Monitor job progress with notifications
You can receive notifications when a job or task starts, completes, or fails. You can send notifications to one or more email addresses or system destinations (for example, webhook destinations or Slack). See Add email and system notifications for job events.
Run your jobs with Databricks compute resources
Databricks clusters and SQL warehouses provide the computation resources for your jobs. You can run your jobs with a job cluster, an all-purpose cluster, or a SQL warehouse:
A job cluster is a dedicated cluster for your job or individual job tasks. Your job can use a job cluster that’s shared by all tasks or you can configure a cluster for individual tasks when you create or edit a task. An job cluster is created when the job or task starts and terminated when the job or task ends.
An all-purpose cluster is a shared cluster that is manually started and terminated and can be shared by multiple users and jobs.
To optimize resource usage, Databricks recommends using a job cluster for your jobs. To reduce the time spent waiting for cluster startup, consider using an all-purpose cluster. See Use Databricks compute with your jobs.
You use a SQL warehouse to run Databricks SQL tasks such as queries, dashboards, or alerts. You can also use a SQL warehouse to run dbt transformations with the dbt task.
To get started with Databricks Jobs:
Create your first Databricks jobs workflow with the quickstart.
Learn how to create and run workflows with the Databricks Jobs user interface.
Learn about monitoring job runs in the Databricks Jobs user interface.
Learn about configuration options for jobs.
Learn more about building, managing, and troubleshooting workflows with Databricks Jobs:
Learn how to communicate information between tasks in a Databricks job with task values.
Learn how to pass context about job runs into job tasks with task parameter variables.
Learn how to troubleshoot and fix failed jobs.
Get notified when your job runs start, complete or fail with job run notifications.
Trigger your jobs on a custom schedule or run a continuous job.
Learn how to run your Databricks job when new data arrives with file arrival triggers.
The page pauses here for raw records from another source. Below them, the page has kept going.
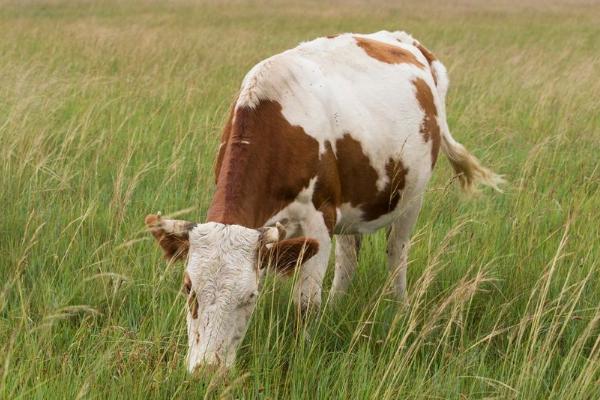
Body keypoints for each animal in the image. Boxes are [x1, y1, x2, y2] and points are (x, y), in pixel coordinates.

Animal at [144, 30, 502, 372]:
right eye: (188, 288)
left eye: (250, 296)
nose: (207, 370)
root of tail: (405, 40)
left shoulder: (318, 221)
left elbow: (305, 304)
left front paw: (302, 350)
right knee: (349, 257)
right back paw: (337, 306)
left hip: (411, 198)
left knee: (396, 254)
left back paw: (399, 308)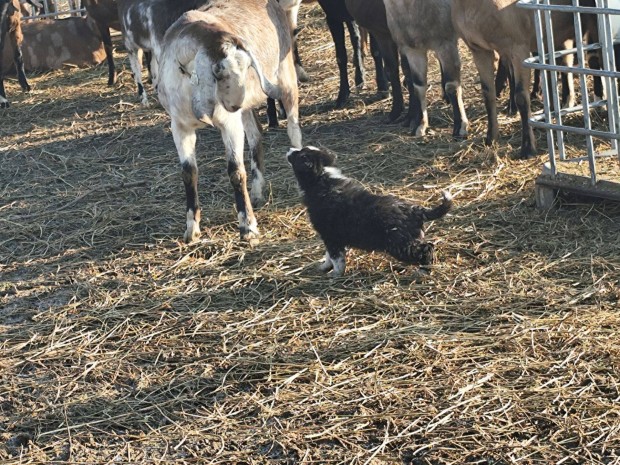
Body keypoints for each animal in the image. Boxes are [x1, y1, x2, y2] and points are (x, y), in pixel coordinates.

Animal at [157, 0, 302, 245]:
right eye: (218, 72)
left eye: (247, 67)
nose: (235, 104)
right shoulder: (179, 126)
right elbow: (188, 173)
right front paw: (192, 229)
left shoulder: (229, 124)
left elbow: (236, 171)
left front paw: (248, 228)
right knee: (256, 136)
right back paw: (257, 192)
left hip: (286, 76)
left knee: (294, 131)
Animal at [288, 145, 452, 276]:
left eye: (300, 155)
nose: (290, 149)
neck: (322, 179)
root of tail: (414, 210)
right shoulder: (330, 237)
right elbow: (328, 255)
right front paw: (324, 267)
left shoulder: (331, 236)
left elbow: (337, 258)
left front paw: (335, 274)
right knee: (429, 245)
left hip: (401, 245)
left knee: (426, 249)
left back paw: (423, 271)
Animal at [382, 0, 470, 138]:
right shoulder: (413, 50)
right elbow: (418, 87)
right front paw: (420, 126)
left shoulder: (446, 43)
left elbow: (451, 86)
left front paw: (460, 126)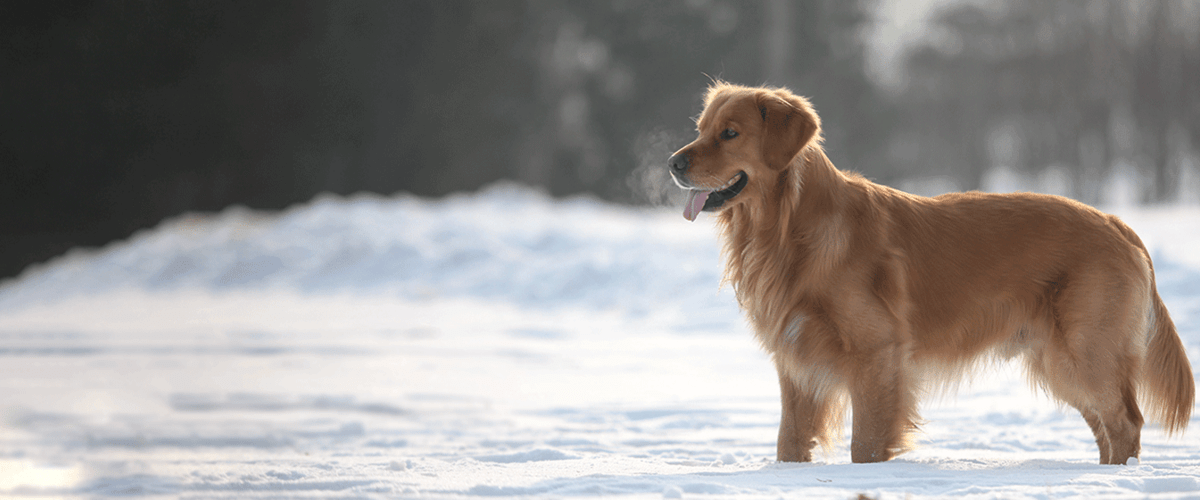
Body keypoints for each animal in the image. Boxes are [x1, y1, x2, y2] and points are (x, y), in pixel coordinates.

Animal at [667, 82, 1190, 462]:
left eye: (730, 133)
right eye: (701, 128)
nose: (672, 163)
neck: (788, 228)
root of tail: (1118, 224)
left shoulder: (877, 354)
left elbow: (866, 445)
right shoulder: (796, 362)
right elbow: (788, 443)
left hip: (1085, 351)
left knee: (1126, 422)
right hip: (1059, 361)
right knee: (1107, 428)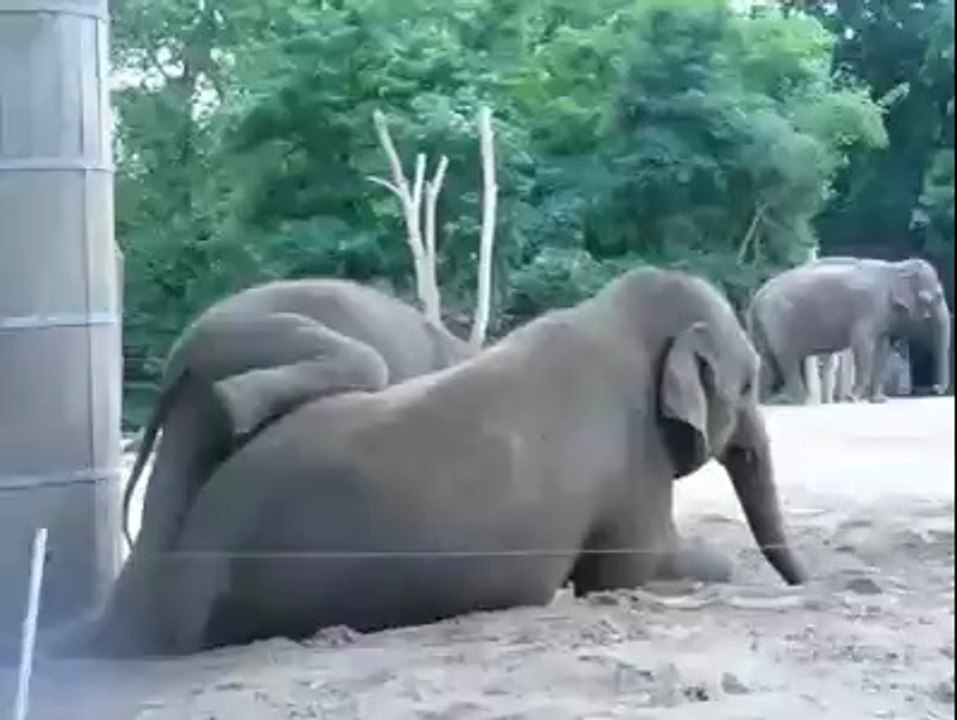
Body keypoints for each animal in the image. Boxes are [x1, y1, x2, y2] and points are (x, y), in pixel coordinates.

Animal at [748, 257, 951, 403]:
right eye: (935, 296)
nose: (936, 388)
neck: (896, 267)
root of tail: (757, 296)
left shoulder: (882, 316)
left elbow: (882, 349)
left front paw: (879, 400)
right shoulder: (869, 307)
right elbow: (862, 345)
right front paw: (853, 398)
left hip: (764, 325)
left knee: (766, 358)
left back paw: (765, 401)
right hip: (778, 321)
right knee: (786, 356)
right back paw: (795, 401)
Learn how to use Databricks compute resources to run your jobs.
Learn about Jobs API updates to support creating and managing workflows with Databricks jobs.
Use how-to guides and tutorials to learn more about implementing data workflows with Databricks Jobs.
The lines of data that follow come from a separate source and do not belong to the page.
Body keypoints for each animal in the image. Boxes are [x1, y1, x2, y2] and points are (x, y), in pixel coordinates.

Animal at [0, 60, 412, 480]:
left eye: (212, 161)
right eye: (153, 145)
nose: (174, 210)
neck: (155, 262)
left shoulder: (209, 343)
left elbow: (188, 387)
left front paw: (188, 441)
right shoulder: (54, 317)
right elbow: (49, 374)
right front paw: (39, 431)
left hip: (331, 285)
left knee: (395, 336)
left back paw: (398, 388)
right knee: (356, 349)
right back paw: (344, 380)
What is Delta Live Tables?
Delta Live Tables is a framework that simplifies ETL and streaming data processing. Delta Live Tables provides efficient ingestion of data with built-in support for Auto Loader, SQL and Python interfaces that support declarative implementation of data transformations, and support for writing transformed data to Delta Lake. You define the transformations to perform on your data, and Delta Live Tables manages task orchestration, cluster management, monitoring, data quality, and error handling.
To get started, see What is Delta Live Tables?.
Databricks Jobs and Delta Live Tables
Databricks Jobs and Delta Live Tables provide a comprehensive framework for building and deploying end-to-end data processing and analysis workflows.
Use Delta Live Tables for all ingestion and transformation of data. Use Databricks Jobs to orchestrate workloads composed of a single task or multiple data processing and analysis tasks in the Lakehouse platform, including Delta Live Tables ingestion and transformation.
As a workflow orchestration system, Databricks Jobs also supports:
Running jobs on a triggered basis, for example, running a workflow on a schedule.
Data analysis through SQL queries, machine learning and data analysis with notebooks, scripts, or external libraries, and so forth.
Running a job composed of a single task, for example, running an Apache Spark job packaged in a JAR.
Workflow orchestration with Apache AirFlow
Although Databricks recommends using Databricks Jobs to orchestrate your data workflows, you can also use Apache Airflow to manage and schedule your data workflows. With Airflow, you define your workflow in a Python file, and Airflow manages scheduling and running the workflow. See Orchestrate Databricks jobs with Apache Airflow.